FlightCaster merges its statistical-learning code into Incanter

Two goals have always been kept in mind during the development of Incanter 1) to provide an R-like, interactive statistical and graphics environment for performing data analysis, and 2) to provide a collection of libraries that can be embedded in larger data analysis systems, taking advantage of both the power of the Clojure language and the rich set of libraries available on the JVM for accessing and processing data.

Incanter has provided much of what you would expect from R by combining the power of the Clojure language with Java libraries, like Parallel Colt, jFreeChart, and Processing. The Clojure language itself is well suited for data processing due to its data structures, the sequence abstraction, the powerful sequence processing functions, destructuring, data structure literals, and myriad other niceties.

Now, Incanter’s goal of being embed-able in larger data analysis systems has taken a giant step forward with the merger of Flightcaster‘s code. Flightcaster’s service for predicting airline arrival times is a Clojure- and Hadoop-based distributed statistical-learning system that now has Incanter at the core. Their setup demonstrates how Incanter can scale up to larger data sets by leveraging JVM-based projects like Hadoop, AKKA, or other Clojure-based distributed computing systems. And with the Flightcaster code, Incanter has new functionality in classification, information theory, more probability, more io capabilities, a large range of dependence and similarity measures, and a variety of data transformation functions.

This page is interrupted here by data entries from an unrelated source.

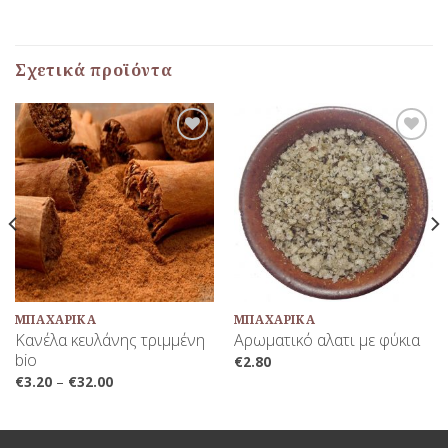
Σχετικά προϊόντα
Προσθήκη
Προσθήκη
στη Λίστα
στη Λίστα
Αγαπημένων
Αγαπημένων
ΜΠΑΧΑΡΙΚΆ
ΜΠΑΧΑΡΙΚΆ
Κανέλα κευλάνης τριμμένη
Αρωματικό αλατι με φύκια
bio
€
2.80
€
3.20
–
€
32.00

And this marks just the beginning of Flightcaster’s participation in the development of Incanter. Together we are working on a number of algorithms for learning models, structure, ensembles, and more. Future work will also ensure that Incanter can work seemlessly with FlightCaster’s recently open-source Crane framework for managing distributed processes on Hadoop and Amazon’s EC2.

12 responses to “FlightCaster merges its statistical-learning code into Incanter

  1. Very cool. Can you give us a quick summary of the new features in Incanter from the merge?

    • I’m hoping Bradford and I will each blog more in the future on the new libraries. In general, the new functionality is based on FlightCaster’s low-level statistical-learning toolkit, which is used to develop their custom analytics. We plan on developing higher-level functions based on this foundation in the future.

      The following are links to the relevant API documentation. We plan to improve all the docs, and provide more example usage. The following existing Incanter libraries have additional functions:
      incanter.stats: a bunch of new functions, including many distance and similarity metrics,
      incanter.io: more io functions

      and these are entirely new libraries:
      incanter.chrono: a Joda time based library

      This is just the beginning, we plan on a lot more development in the coming months.


  2. Great news… Now all we R hackers need your book ready, so we can see what the big deal is. It’s gonna be great!

    • Haha, my work on the book has been a bit delayed by the recent work merging FlightCaster’s code, but I hope to get back to work on it. I do think the recent work may change the emphasis a bit, we’ll see.


  3. Sounds like a fair bit of overlap with Weka.
    Would it be worthwhile to integrate Weka and Clojure. I think there’s an R to Weka package. Obvously incanted can link directly to Weka since it’s 100% java, more easily than R. Is it worth building incanter wrappers to Weka a bit like Colt etc.

    • I have long planned to integrate Weka, and I would still like that to happen. I think the current FlightCaster-based approach has a different emphasis than Weka does. Right now we’re focusing on creating a lower-level toolkit for building custom statistical-learning algorithms that can be embedded in larger systems, including distributed systems. Weka’s approach is to provide a lot of great pre-built learning algorithms, but this approach provides less flexibility than systems like FlightCaster require. However, I think this different emphasis means there’s room for both approaches in Incanter, and I hope to include Weka integration in the future.


  4. Forgot to say fantastic news though….thanks Flightcaster.

  5. Awesome Work David …. Glad to acknowledge that Bradford has jumped on the incanter bandwagon too. I have put a few of your libraries to work in production application (in the financial domain) and can’t say how happy and satisfied I am .

  6. This is some very good stuff. I was already impressed by Incanter and this addition is exactly in line with what we’ll be doing soon (also a startup using machine learning technologies).